でもこれはケンカではなくて遊びである。なぜなら,それが「本気」ではないからだ。「うそ気」なのである。
とはいえ,歯を剥き出して噛み付くそぶりを見せたり,四の字固めを書けたりすることが明らかに平和的で友好的な行動,というわけではない。それはずいぶんと乱暴な行動である。もしかしたら,こいつケンカ売ってんのか,と相手に誤解されてしまうかもしれない。そうならないようにせねばならない。
というわけで,そのための信号行動というのが動物界にはあるらしく,それらはプレイシグナルと言われている。例えば,霊長類で見られるプレイフェイスという行動がある。
「ニホンザルの集団遊び3」(データ番号: momo010930mf02b)では,2頭の子ザルが追いかけっこをしている。解説文の一部を紹介すると「枝を持った個体が追いかけられている。追い掛ける個体が追い掛けるのをやめると、枝を持った個体は逃げるのをやめ、追い掛ける側の個体を見つめる。それでも追いかけてこないと、自ら近付く。」とある。ここで注目なのは「自ら近付く」行動である。最初のそれは映像開始24秒のところにある。枝を持った子ザルが,追いかけてこない相手めがけて,隣の木から飛び移ってくるのである。この時,跳んで来た子ザルは相手にぶつかるほど接近する。いや,ほんとにぶつかっている。ぶつけられた方の体が,ガクッとゆれる。この時,よく見ると,跳んで来た子ザルは口を大きく開けている。これである。
プレイシグナルの意味を翻訳するとすれば,たぶん「これは遊びだよ(ケンカじゃないよ)」になると思う。乱暴で攻撃的なことするけど,本気じゃないよ,というわけだ。体当たりするけど(したけど),ケンカしたいわけじゃないよ,遊びたいんだ。
遊びが遊びとして成り立つには,参加者皆が,それが遊びであるという認識を共有していなければいけない。これが遊びだという共通認識の中には,しばしば,これは本気ではない,「うそ気」だという認識が含まれる。それを取り違えている者がいると,遊びは危機に面する。遊びは,それが境界を面しているもっと「本気」な行動,それはケンカかもしれない,に雪崩落ちるかもしれない。

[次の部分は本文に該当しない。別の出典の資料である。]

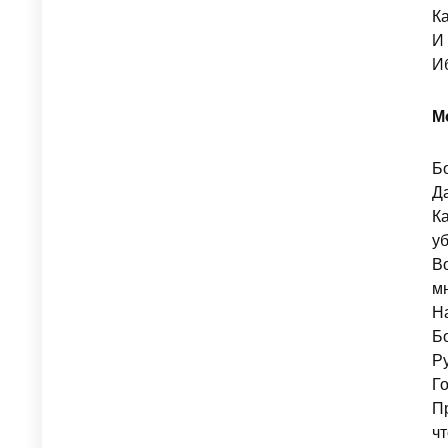
К
И 
Иб
М
Б
Да
Ка
уб
В
мн
Н
Б
Ру
Г
П
ч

この前,この大学の周りで雪がふった。当然のように若いヒトの間では雪合戦という行動が観察されたわけだが,よく考えたら,何かを投げつけてぶつける,というのはずいぶん乱暴な行動である。もし,それが雪玉でなくて,石だったら,それは怖い。雪玉だからこそ,投げつける行為が,「本気」の攻撃でないと誰にとっても明らかになるわけだ。雪玉を使うことで,雪合戦はずいぶん遊びとして安定なものになっている(壊れにくくなっている)のだと思う。
雪玉を使うことは,いま行っている行動が本気の攻撃ではなくて遊びであることを明確に示している。これと同じ機能を果たすのが,プレイシグナルだと考えられる。では,ヒトのプレイシグナルは何なのか,たぶん一つは笑い顔だと思う。居酒屋で取っ組み合っている男の子は,両方ともよく笑っている。周りの者も,それで,安心する。これがだんだん両者から(あるいは片方から)笑いが消えて来たら。そりゃ止めに入ります。